**What you are asked to do:**
The required output is the exact run of lines below that opens at the line with "1805 subsp." and closes at the line with "Quercus sessiliflora".

**Given data:**

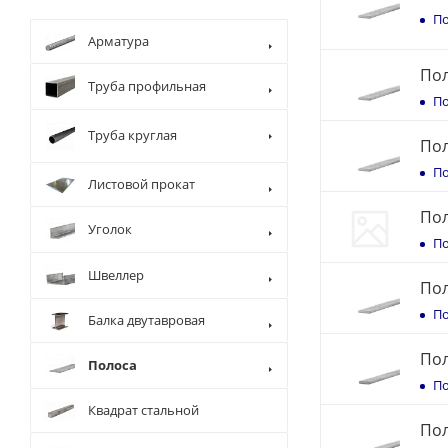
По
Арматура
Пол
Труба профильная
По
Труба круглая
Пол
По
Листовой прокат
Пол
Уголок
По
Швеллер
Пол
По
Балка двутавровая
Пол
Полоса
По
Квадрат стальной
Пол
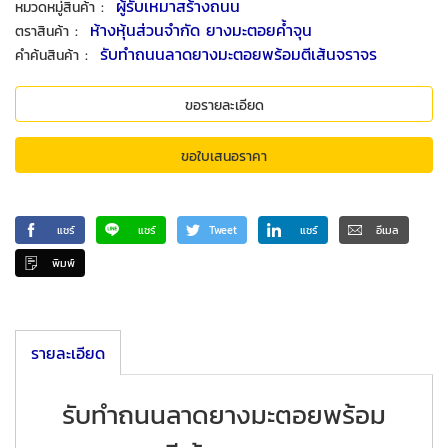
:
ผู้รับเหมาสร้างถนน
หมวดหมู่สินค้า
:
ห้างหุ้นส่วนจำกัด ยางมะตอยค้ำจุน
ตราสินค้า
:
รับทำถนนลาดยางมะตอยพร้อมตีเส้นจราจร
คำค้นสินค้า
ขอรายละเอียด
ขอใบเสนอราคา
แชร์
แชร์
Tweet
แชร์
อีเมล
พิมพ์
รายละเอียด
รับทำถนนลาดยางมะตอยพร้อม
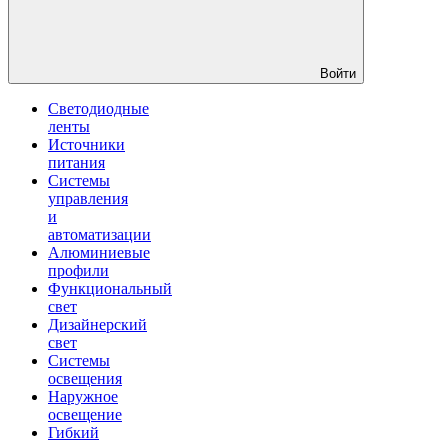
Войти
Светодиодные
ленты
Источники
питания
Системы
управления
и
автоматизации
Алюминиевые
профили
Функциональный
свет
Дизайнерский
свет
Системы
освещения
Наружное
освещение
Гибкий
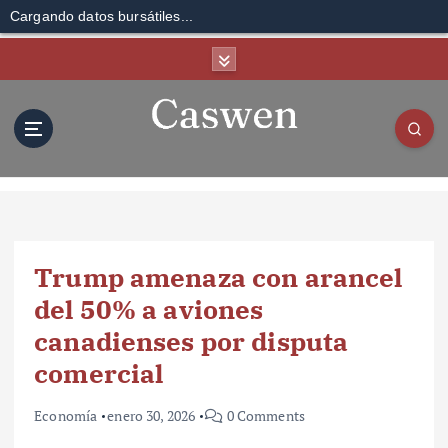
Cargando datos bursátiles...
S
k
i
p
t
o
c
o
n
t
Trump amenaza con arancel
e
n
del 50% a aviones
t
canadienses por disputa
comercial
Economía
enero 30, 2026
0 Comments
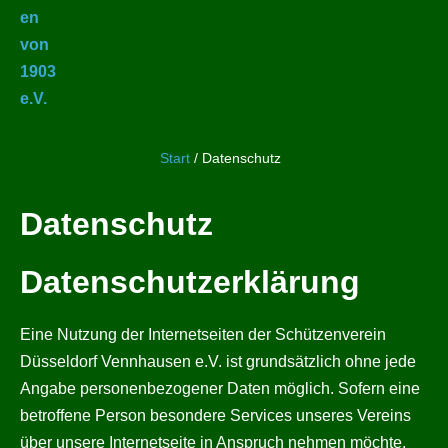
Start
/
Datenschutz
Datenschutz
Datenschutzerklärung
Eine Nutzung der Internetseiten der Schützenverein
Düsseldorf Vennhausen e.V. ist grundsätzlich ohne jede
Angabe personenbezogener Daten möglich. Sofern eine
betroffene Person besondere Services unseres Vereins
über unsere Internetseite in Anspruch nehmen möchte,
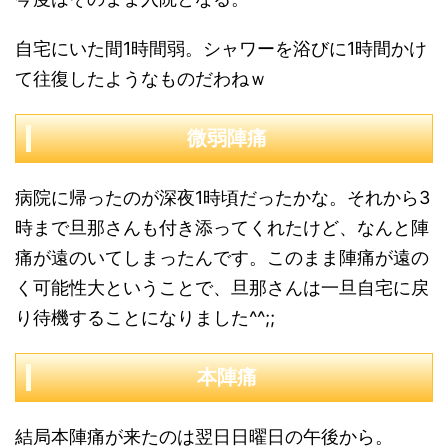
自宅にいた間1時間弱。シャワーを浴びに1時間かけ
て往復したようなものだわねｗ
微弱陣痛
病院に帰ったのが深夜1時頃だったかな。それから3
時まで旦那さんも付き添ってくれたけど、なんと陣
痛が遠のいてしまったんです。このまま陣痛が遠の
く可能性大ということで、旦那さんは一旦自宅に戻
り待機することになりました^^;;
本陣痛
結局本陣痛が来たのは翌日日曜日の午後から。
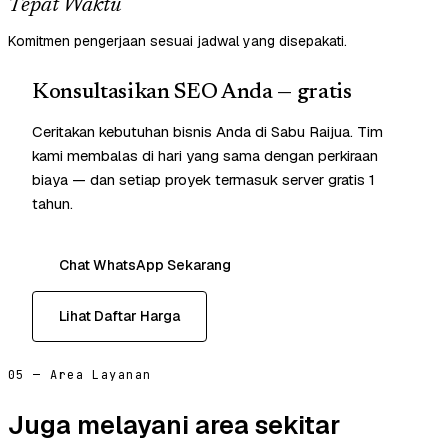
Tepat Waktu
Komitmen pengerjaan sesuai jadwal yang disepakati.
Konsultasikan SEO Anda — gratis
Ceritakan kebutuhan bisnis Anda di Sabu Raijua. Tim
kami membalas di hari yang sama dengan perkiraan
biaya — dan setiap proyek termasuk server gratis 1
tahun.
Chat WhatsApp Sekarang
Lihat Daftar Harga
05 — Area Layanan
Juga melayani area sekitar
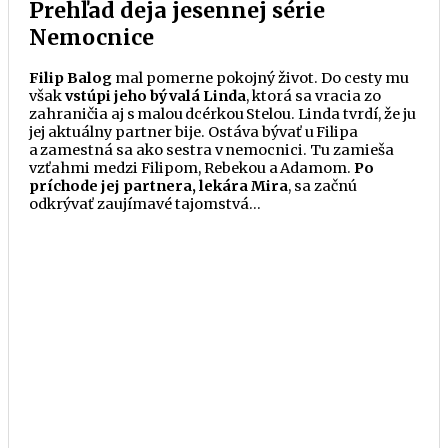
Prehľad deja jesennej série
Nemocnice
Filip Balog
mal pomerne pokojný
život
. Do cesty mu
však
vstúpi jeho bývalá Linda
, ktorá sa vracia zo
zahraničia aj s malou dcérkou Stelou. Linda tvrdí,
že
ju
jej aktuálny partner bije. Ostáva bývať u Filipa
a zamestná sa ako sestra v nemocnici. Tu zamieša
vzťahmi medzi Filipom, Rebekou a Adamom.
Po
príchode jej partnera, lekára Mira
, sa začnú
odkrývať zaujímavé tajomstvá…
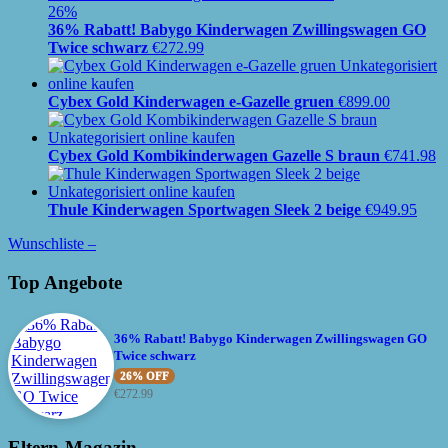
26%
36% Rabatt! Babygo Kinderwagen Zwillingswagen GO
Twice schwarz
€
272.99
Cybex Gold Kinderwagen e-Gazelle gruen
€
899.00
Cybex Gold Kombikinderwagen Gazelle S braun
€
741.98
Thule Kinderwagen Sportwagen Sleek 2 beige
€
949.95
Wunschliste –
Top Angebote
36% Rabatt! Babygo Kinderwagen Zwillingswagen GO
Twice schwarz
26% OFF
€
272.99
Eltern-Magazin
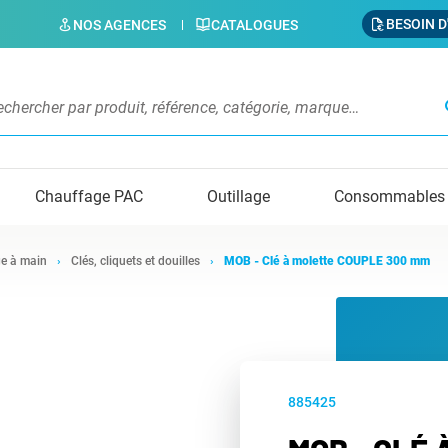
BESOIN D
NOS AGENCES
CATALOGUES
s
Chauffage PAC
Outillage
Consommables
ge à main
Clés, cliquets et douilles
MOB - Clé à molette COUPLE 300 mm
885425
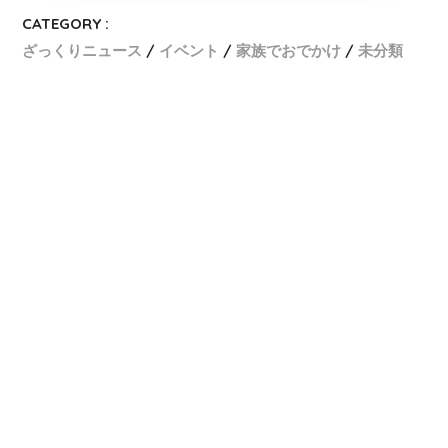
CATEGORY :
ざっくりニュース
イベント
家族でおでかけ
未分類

* * *

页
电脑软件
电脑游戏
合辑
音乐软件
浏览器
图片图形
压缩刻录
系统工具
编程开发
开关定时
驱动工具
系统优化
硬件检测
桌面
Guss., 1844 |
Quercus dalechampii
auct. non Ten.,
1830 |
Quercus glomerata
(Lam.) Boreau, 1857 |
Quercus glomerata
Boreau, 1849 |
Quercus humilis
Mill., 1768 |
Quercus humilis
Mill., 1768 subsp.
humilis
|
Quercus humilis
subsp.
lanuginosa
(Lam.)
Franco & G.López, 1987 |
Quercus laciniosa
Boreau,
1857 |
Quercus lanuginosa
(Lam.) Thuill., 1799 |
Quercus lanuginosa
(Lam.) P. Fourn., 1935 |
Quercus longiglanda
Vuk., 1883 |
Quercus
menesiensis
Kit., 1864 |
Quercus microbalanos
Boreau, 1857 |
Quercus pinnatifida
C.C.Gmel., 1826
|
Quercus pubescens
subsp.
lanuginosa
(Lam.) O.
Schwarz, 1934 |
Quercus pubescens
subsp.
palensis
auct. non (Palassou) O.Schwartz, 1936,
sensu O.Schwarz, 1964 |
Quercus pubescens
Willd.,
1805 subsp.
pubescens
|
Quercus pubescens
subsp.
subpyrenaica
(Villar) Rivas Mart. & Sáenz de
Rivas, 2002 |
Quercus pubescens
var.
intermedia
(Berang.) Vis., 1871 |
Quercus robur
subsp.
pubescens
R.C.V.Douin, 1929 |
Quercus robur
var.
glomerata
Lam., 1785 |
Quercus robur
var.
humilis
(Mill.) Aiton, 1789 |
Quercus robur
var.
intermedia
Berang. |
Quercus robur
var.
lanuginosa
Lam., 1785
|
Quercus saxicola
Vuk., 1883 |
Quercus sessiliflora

==

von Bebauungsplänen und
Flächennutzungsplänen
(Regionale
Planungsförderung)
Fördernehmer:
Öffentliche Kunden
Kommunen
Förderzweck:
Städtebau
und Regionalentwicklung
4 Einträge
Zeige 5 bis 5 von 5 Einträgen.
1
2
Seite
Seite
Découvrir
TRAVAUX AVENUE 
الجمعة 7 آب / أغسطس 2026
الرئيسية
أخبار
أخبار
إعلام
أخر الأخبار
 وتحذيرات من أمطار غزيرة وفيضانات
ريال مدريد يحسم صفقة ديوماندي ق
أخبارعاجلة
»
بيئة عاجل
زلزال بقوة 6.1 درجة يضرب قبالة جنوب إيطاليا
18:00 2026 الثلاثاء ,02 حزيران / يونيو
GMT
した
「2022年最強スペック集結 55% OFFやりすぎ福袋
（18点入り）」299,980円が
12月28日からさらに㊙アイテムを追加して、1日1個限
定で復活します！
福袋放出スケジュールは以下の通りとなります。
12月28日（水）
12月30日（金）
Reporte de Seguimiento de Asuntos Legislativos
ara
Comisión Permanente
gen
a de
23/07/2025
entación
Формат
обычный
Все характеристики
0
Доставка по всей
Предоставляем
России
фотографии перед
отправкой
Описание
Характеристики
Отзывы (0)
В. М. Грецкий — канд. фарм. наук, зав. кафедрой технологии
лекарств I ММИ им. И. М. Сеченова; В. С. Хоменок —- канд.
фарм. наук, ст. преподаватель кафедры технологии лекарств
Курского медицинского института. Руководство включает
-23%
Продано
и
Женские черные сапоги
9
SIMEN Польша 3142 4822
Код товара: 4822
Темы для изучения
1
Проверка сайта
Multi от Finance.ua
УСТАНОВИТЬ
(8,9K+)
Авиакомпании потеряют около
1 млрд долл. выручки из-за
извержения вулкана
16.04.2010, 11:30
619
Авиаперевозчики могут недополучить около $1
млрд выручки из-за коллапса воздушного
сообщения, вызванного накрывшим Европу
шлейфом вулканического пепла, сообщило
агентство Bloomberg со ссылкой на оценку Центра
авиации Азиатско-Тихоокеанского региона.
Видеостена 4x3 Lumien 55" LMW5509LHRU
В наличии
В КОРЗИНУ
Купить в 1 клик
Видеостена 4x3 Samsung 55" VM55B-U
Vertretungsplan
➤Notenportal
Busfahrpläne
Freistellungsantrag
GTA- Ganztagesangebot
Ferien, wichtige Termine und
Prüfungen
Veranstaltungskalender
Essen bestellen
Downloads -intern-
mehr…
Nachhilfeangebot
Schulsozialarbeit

**Result of this exercise:**
1805 subsp.
pubescens
|
Quercus pubescens
subsp.
subpyrenaica
(Villar) Rivas Mart. & Sáenz de
Rivas, 2002 |
Quercus pubescens
var.
intermedia
(Berang.) Vis., 1871 |
Quercus robur
subsp.
pubescens
R.C.V.Douin, 1929 |
Quercus robur
var.
glomerata
Lam., 1785 |
Quercus robur
var.
humilis
(Mill.) Aiton, 1789 |
Quercus robur
var.
intermedia
Berang. |
Quercus robur
var.
lanuginosa
Lam., 1785
|
Quercus saxicola
Vuk., 1883 |
Quercus sessiliflora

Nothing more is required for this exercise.